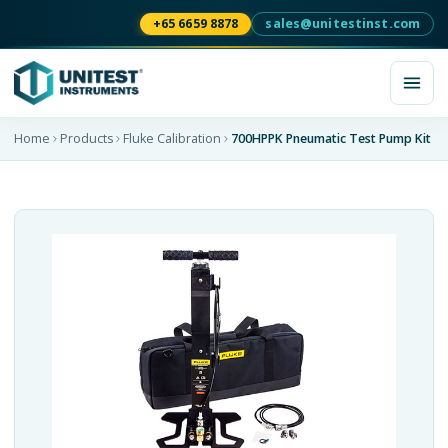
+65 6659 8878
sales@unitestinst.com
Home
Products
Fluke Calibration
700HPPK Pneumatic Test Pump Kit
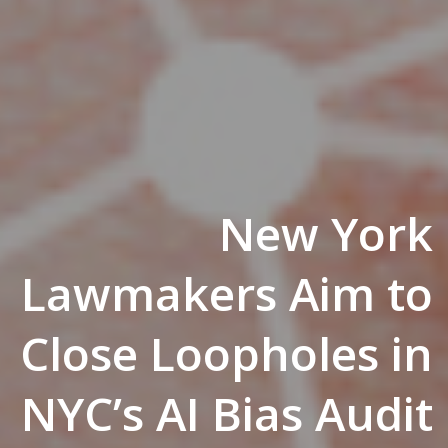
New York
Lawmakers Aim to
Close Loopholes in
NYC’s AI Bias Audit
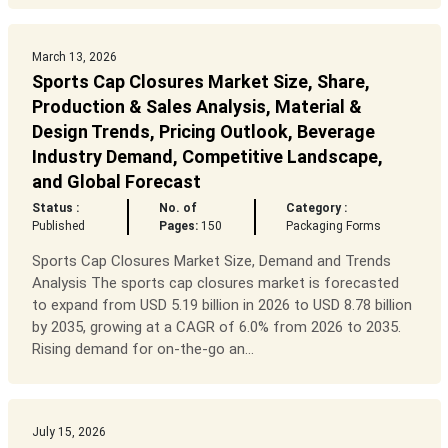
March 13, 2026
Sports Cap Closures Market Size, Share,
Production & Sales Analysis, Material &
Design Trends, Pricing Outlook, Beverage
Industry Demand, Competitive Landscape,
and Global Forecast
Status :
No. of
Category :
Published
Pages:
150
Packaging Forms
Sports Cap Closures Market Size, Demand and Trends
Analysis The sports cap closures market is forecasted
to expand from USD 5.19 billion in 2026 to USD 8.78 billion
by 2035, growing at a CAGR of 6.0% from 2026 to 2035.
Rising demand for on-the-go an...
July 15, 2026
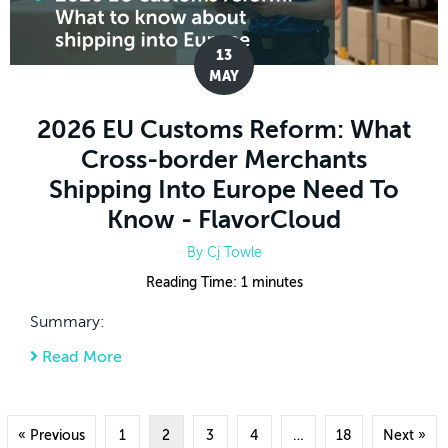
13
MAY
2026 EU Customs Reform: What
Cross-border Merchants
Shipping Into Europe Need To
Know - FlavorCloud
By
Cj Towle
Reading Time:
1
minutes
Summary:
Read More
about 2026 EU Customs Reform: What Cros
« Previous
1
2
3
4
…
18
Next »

---

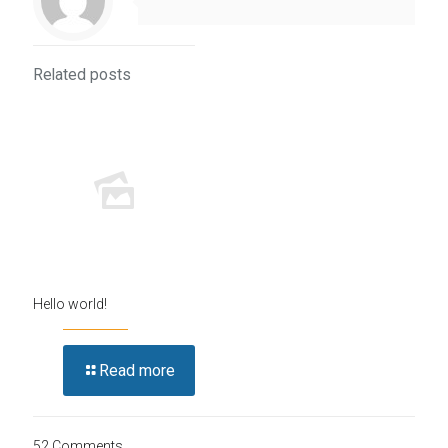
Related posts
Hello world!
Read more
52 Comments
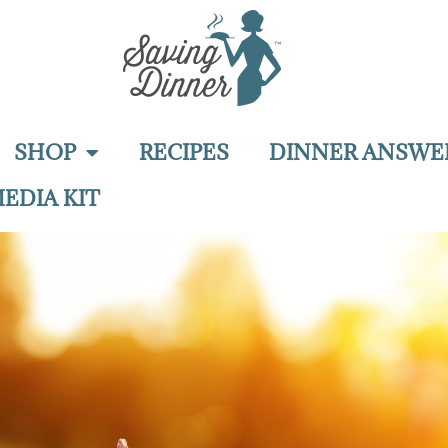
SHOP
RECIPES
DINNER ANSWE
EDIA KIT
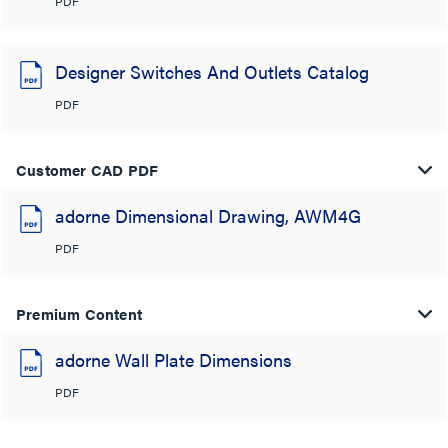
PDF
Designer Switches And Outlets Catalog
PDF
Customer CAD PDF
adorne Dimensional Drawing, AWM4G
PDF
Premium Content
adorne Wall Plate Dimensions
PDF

- **JOB ITEM**
Count the lines of the material above that contain the word "Trends". Give only the number.

- **REPLY TO THE EXERCISE**
2